NLA passes law on selection of senators

The National Legislative Assembly (NLA) on Friday voted to pass the organic bill on the selection of 250 senators with the number of groups of candidates vying for Senate seats reduced by half during the second reading.

The NLA voted 196-7 with seven abstentions to pass the bill in the third and final reading on Friday night.

The change to the groups of candidates involved Section 11 of the bill which introduced a system of cross-voting among 20 social and professional groups of candidates. In the final reading, the number of groups of candidates was reduced to 10 social and professional groups and the NLA also decided against the cross-voting and opted instead for voting within the social and professional groups.

Section 107 of the constitution says that 200 senators are to be selected by candidates voting among themselves but it leaves the details to be addressed in the organic bill. The regime will handpick another 50 senators.

During an earlier examination of the organic bill by the NLA’s scrutiny panel chaired by Somkid Lertpaitoon, the majority had agreed to reduce the number of groups of candidates to 15 from 20, which was the number originally proposed by the Constitution Drafting Committee (CDC).

The bill, the last of 10 organic bills drafted by the CDC, was tabled to the NLA for second and third readings on Friday.

During the second reading of the draft law, some NLA members suggested that the number of groups of candidates be reduced further. The call prompted Mr Somkid to propose a further cut from 15 to 10.

The proposed change triggered a lengthy debate among the lawmakers who could not come to an agreement. After three hours, NLA president Pornpetch Wichitcholchai ordered a 20-minute break and asked panel members to resolve their differences.

NLA member Wanlop Tangkhananurak, who argued against the proposed reduction, said the Somkid panel failed to explain why the number of groups of candidates should be cut.

“I can’t see why 10 groups would be better than 20. I don’t see any reasons except that it is convenient to calculate. In my opinion, having 20 groups or 10 groups won’t complicate calculations,” he said.

Mr Wanop insisted that convenience was not a good enough reason to justify the reduction.
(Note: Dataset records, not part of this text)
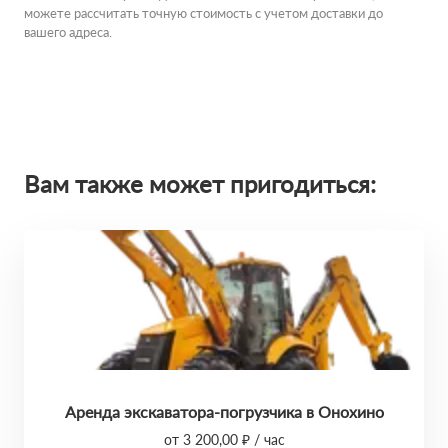
можете рассчитать точную стоимость с учетом доставки до
вашего адреса.
Вам также может пригодиться:
Аренда экскаватора-погрузчика в Онохино
от 3 200,00 ₽ / час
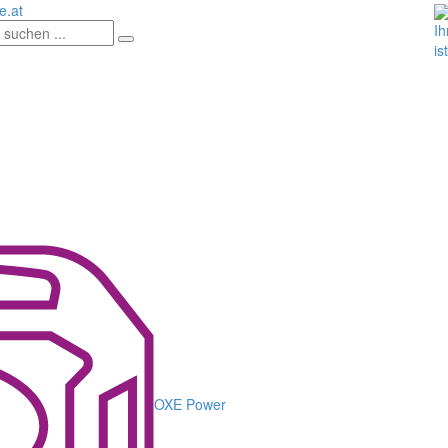
.at
Ih
is
OXE Power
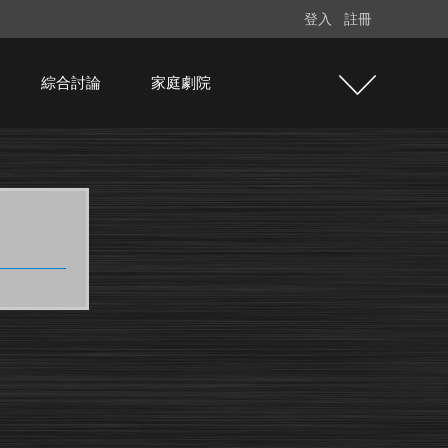
登入
註冊
綜合討論
家庭劇院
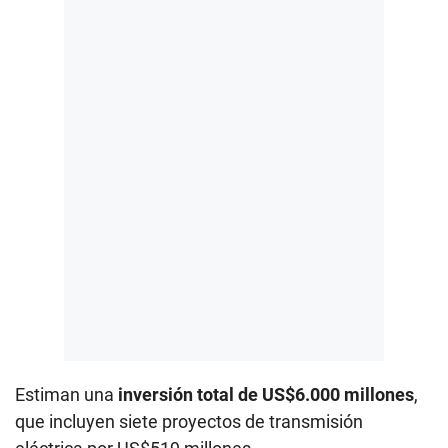
Estiman una
inversión total de US$6.000 millones
,
que incluyen siete proyectos de transmisión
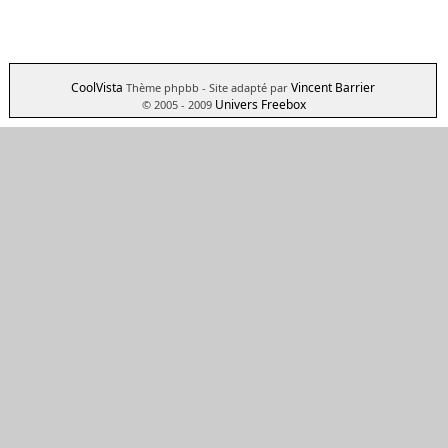
CoolVista
Vincent Barrier
Thème phpbb
- Site adapté par
Univers Freebox
© 2005 - 2009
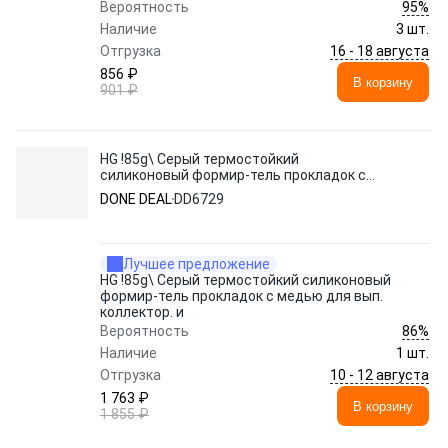
95%
Вероятность
Наличие
3 шт.
16 - 18 августа
Отгрузка
856 ₽
В корзину
901 ₽
HG !85g\ Серый термостойкий
силиконовый формир-тель прокладок с
медью для вып. коллектор. и
DONE DEAL
DD6729
Лучшее предложение
HG !85g\ Серый термостойкий силиконовый
формир-тель прокладок с медью для вып.
коллектор. и
86%
Вероятность
Наличие
1 шт.
10 - 12 августа
Отгрузка
1 763 ₽
В корзину
1 855 ₽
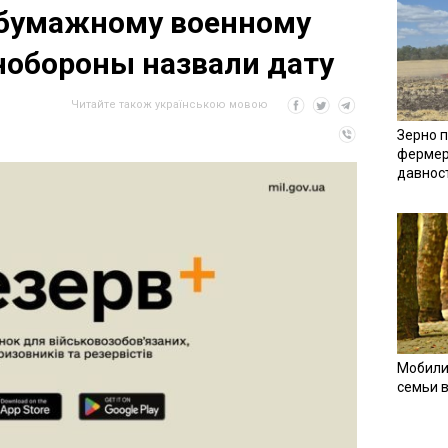
 бумажному военному
нобороны назвали дату
Читайте також українською мовою
Зерно п
фермер
давнос
Мобили
семьи 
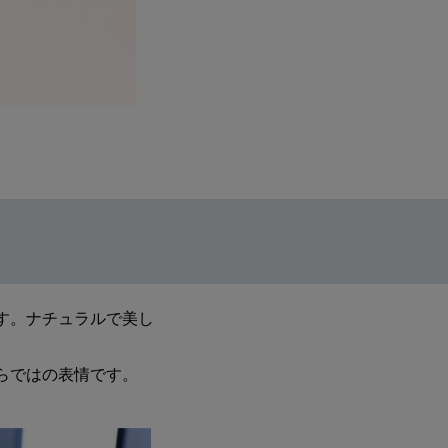
す。ナチュラルで美し
らではの表情です。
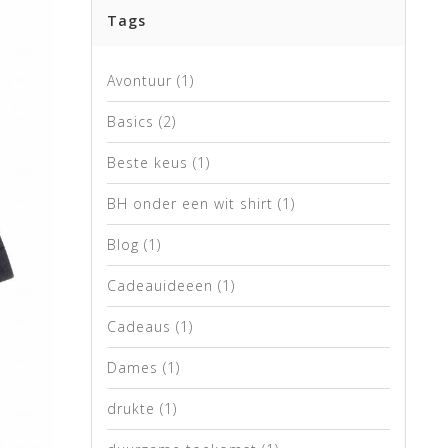
Tags
Avontuur
(1)
Basics
(2)
Beste keus
(1)
BH onder een wit shirt
(1)
Blog
(1)
Cadeauideeen
(1)
Cadeaus
(1)
Dames
(1)
drukte
(1)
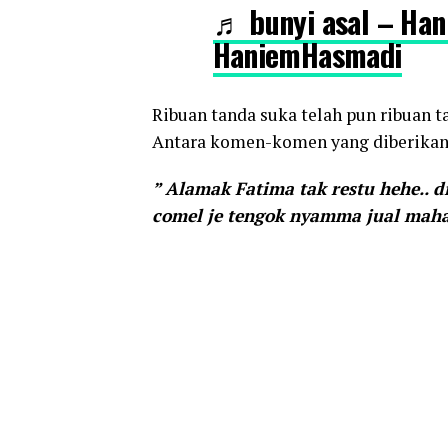
♬ bunyi asal – Ha
HaniemHasmadi
Ribuan tanda suka telah pun ribuan t
Antara komen-komen yang diberikan 
” Alamak Fatima tak restu hehe.. 
comel je tengok nyamma jual mahal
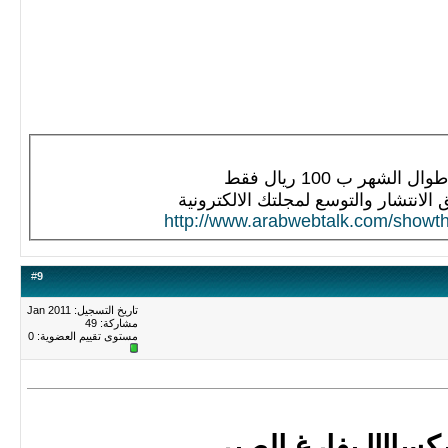
 الشهر ب 100 ريال فقط
لانتشار والتوسع لمجلتك الالكترونية
http://www.arabwebtalk.com/showt
#
9
تاريخ التسجيل: Jan 2011
مشاركة: 49
مستوى تقييم العضوية:
0
كساااا بفارغ الصبر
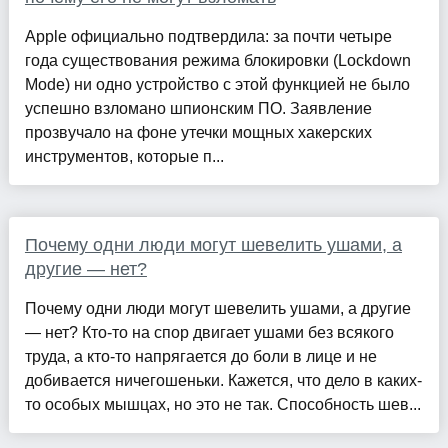
Apple официально подтвердила: за почти четыре
года существования режима блокировки (Lockdown
Mode) ни одно устройство с этой функцией не было
успешно взломано шпионским ПО. Заявление
прозвучало на фоне утечки мощных хакерских
инструментов, которые п...
Почему одни люди могут шевелить ушами, а
другие — нет?
Почему одни люди могут шевелить ушами, а другие
— нет? Кто-то на спор двигает ушами без всякого
труда, а кто-то напрягается до боли в лице и не
добивается ничегошеньки. Кажется, что дело в каких-
то особых мышцах, но это не так. Способность шев...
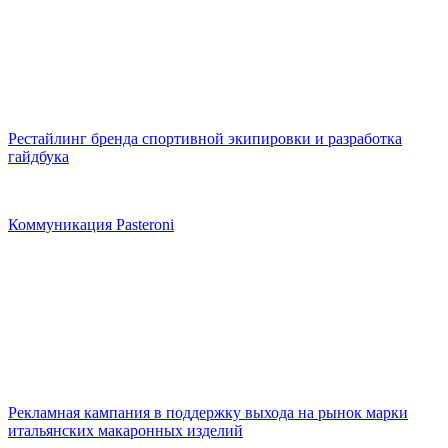
Рестайлинг бренда спортивной экипировки и разработка
гайдбука
Коммуникация Pasteroni
Рекламная кампания в поддержку выхода на рынок марки
итальянских макаронных изделий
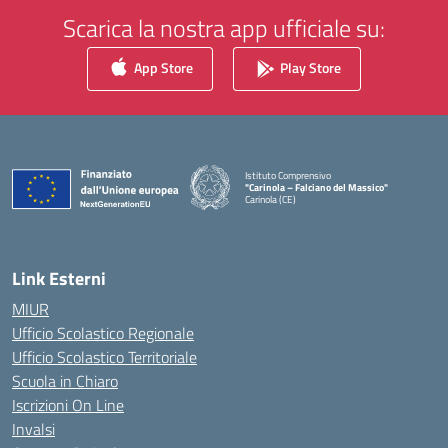
Scarica la nostra app ufficiale su:
App Store
Play Store
Istituto Comprensivo
"Carinola – Falciano del Massico"
Carinola (CE)
— Visita la pagina iniziale della scuola
Link Esterni
MIUR
Ufficio Scolastico Regionale
Ufficio Scolastico Territoriale
Scuola in Chiaro
Iscrizioni On Line
Invalsi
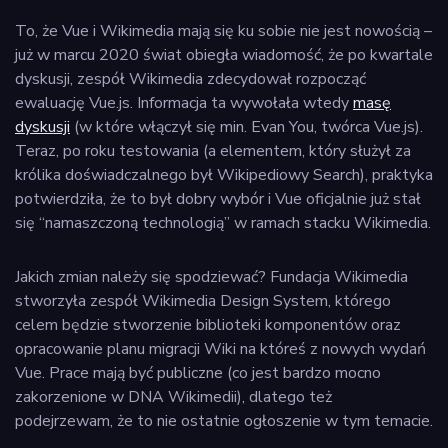
To, że Vue i Wikimedia mają się ku sobie nie jest nowością –
już w marcu 2020 świat obiegła wiadomość, że po kwartale
dyskusji, zespół Wikimedia zdecydował rozpocząć
ewaluację Vue.js. Informacja ta wywołała wtedy
masę
dyskusji
(w które włączył się min. Evan You, twórca Vue.js).
Teraz, po roku testowania (a elementem, który służył za
królika doświadczalnego był Wikipediowy Search), praktyka
potwierdziła, że to był dobry wybór i Vue oficjalnie już stał
się “namaszczoną technologią” w ramach stacku Wikimedia.
Jakich zmian należy się spodziewać? Fundacja Wikimedia
stworzyła zespół Wikimedia Design System, którego
celem będzie stworzenie biblioteki komponentów oraz
opracowanie planu migracji Wiki na któreś z nowych wydań
Vue. Prace mają być publiczne (co jest bardzo mocno
zakorzenione w DNA Wikimedii), dlatego też
podejrzewam, że to nie ostatnie ogłoszenie w tym temacie.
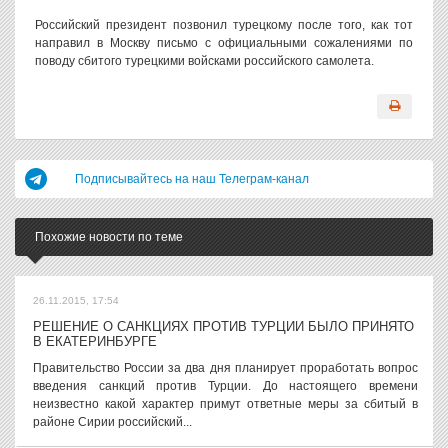
Российский президент позвонил турецкому после того, как тот
направил в Москву письмо с официальными сожалениями по
поводу сбитого турецкими войсками российского самолета.
Подписывайтесь на наш Телеграм-канал
Похожие новости по теме
26.11.2015, 17:54
РЕШЕНИЕ О САНКЦИЯХ ПРОТИВ ТУРЦИИ БЫЛО ПРИНЯТО
В ЕКАТЕРИНБУРГЕ
Правительство России за два дня планирует проработать вопрос
введения санкций против Турции. До настоящего времени
неизвестно какой характер примут ответные меры за сбитый в
районе Сирии российский...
Udom Rathamarit, a CDC member attending the legislative scrutiny, said the charter writers came up with 20 groups to ensure diversity and inclusiveness in line with Section 107 of the charter and the number was concluded based on the results of public hearings.

He said the higher the number of groups, the more diverse the senators would be and the Senate should reflect the diversity of their respective backgrounds.

“We took into consideration the wide public participation and a better distribution [of candidates across professional and social backgrounds].

We disagree with the majority’s claim that more groups will lead to lobbying and collusion,” he said.

Mr Somkid, however, insisted that no groups would be left out even if the number was reduced from 20 to 10.

Ten social and professional groups of candidates are national administration and security; law and justice; education; agriculture; the private sector; environment affairs; small and medium enterprises; women, elderly, people with disabilities, ethnic groups; and culture and arts.